Lines that include the string "import" are the ones to copy from the entries below.
▼
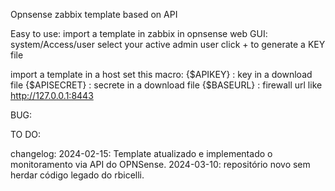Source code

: Opnsense zabbix template based on API

Easy to use:
import a template in zabbix
in opnsense web GUI: system/Access/user
select your active admin user
click + to generate a KEY file

import a template in a host
set this macro:
{$APIKEY}  : key in a download file
{$APISECRET}   : secrete in a download file
{$BASEURL}    : firewall url like http://127.0.0.1:8443

BUG: 

TO DO:


changelog:
2024-02-15: Template atualizado e implementado o monitoramento via API do OPNSense.
2024-03-10: repositório novo sem herdar código legado do rbicelli.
▲
## Exercise output
import a template in zabbix
import a template in a host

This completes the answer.